## Work to complete:
Find every line below that contains the word "Memorial" and copy each of those lines out in full. Capital and lowercase letters must match.

## Extracted information:
···
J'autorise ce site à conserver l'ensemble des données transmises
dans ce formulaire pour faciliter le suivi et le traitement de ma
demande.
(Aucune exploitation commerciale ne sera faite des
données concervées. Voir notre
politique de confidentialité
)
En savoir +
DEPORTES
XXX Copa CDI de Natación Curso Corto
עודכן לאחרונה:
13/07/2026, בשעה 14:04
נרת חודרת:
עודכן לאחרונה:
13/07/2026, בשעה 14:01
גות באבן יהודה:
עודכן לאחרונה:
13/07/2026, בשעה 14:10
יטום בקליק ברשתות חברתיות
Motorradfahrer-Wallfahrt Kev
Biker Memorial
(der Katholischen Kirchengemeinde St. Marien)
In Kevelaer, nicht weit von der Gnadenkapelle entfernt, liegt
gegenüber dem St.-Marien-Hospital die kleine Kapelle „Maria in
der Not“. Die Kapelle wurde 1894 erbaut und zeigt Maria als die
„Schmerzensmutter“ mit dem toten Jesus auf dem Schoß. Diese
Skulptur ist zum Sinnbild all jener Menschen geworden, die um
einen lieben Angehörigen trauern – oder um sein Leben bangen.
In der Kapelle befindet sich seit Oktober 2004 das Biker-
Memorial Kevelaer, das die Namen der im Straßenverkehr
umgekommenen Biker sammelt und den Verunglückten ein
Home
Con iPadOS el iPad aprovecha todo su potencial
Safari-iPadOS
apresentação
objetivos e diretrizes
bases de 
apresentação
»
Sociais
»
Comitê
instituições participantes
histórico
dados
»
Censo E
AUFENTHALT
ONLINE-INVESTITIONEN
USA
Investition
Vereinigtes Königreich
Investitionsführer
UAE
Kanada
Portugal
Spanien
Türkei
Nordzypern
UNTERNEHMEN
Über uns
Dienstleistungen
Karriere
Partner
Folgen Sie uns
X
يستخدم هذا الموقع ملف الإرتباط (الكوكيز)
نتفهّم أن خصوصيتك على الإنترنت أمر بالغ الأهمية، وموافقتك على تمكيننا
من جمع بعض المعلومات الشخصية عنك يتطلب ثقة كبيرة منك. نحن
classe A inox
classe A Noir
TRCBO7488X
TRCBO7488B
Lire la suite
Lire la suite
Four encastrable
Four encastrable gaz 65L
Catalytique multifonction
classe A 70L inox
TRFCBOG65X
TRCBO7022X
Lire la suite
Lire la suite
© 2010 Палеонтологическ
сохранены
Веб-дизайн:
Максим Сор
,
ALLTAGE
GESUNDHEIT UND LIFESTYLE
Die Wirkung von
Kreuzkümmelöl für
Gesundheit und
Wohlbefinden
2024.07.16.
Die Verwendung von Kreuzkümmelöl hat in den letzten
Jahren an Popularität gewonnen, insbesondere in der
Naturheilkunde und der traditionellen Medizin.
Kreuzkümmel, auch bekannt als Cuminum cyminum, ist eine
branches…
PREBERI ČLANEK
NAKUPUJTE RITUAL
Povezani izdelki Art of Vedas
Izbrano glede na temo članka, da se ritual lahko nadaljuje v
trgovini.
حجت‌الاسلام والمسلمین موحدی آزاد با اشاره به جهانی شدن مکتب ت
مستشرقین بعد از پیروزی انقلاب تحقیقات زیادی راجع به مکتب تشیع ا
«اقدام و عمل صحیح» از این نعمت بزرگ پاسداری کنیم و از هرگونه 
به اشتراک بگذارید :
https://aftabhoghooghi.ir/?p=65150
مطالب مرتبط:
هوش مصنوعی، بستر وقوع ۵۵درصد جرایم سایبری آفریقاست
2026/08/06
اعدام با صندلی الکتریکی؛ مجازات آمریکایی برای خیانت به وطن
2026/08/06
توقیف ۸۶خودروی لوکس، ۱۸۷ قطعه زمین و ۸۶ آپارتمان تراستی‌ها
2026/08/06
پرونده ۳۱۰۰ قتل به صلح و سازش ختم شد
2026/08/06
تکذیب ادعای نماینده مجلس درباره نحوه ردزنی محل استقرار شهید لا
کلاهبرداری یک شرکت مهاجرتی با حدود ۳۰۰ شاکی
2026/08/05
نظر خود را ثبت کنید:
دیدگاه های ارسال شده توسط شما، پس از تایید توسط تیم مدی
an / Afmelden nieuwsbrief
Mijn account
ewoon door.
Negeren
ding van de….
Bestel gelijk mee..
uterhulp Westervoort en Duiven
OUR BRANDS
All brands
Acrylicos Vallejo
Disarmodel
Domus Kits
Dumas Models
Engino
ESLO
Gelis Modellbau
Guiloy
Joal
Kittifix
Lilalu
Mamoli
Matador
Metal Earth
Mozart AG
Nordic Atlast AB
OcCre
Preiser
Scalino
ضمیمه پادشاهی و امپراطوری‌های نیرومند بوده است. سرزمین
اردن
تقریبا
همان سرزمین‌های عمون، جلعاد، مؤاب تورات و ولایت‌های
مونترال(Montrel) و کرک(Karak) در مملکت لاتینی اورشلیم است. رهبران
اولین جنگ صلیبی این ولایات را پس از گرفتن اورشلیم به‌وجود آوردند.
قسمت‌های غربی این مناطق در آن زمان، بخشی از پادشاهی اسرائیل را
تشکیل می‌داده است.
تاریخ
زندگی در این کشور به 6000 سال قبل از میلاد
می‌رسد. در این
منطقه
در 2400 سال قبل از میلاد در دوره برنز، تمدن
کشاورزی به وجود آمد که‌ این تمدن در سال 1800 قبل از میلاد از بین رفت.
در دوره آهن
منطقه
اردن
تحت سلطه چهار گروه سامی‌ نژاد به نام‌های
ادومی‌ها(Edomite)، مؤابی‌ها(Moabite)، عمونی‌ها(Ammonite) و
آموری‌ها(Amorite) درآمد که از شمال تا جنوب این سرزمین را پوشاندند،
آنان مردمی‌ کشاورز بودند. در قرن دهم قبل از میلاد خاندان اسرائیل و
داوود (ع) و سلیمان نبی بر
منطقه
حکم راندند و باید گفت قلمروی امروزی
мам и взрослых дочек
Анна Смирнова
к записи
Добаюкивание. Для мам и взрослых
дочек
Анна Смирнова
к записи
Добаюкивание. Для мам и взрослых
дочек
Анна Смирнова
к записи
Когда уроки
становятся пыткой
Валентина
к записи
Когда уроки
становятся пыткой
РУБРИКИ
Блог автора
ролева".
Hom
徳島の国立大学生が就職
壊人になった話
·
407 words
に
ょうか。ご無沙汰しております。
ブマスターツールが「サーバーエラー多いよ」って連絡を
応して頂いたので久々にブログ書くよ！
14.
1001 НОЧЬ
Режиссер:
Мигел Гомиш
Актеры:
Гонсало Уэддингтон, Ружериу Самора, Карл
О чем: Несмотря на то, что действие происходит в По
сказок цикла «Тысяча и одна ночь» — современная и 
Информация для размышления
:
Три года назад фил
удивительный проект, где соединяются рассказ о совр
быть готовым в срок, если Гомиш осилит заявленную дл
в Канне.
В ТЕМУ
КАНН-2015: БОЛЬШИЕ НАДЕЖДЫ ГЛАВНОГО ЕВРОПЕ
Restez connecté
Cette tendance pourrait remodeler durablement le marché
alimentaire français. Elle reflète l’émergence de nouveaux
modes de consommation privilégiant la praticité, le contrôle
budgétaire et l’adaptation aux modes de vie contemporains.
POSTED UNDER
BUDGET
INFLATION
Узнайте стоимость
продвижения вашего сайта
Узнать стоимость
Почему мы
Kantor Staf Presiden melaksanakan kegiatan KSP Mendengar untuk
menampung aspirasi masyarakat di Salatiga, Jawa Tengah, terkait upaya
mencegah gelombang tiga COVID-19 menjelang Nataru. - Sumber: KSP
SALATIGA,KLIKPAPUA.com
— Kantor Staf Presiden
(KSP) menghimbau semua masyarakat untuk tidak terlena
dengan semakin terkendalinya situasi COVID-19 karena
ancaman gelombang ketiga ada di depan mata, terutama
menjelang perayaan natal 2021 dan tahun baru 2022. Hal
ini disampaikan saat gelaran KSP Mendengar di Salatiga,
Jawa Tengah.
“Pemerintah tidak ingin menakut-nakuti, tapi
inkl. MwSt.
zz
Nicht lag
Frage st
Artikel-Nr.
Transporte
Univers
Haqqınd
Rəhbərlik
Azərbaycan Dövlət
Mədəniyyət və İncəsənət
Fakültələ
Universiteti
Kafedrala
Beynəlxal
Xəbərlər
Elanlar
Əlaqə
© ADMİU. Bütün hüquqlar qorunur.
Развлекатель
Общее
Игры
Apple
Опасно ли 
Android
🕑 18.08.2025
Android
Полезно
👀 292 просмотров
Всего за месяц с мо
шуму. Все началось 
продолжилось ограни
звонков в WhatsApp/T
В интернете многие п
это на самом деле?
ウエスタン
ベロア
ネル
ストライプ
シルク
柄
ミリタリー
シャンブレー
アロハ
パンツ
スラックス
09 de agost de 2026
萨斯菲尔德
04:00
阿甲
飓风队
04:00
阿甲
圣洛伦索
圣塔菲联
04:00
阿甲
···
## Task result:
Biker Memorial
Memorial Kevelaer, das die Namen der im Straßenverkehr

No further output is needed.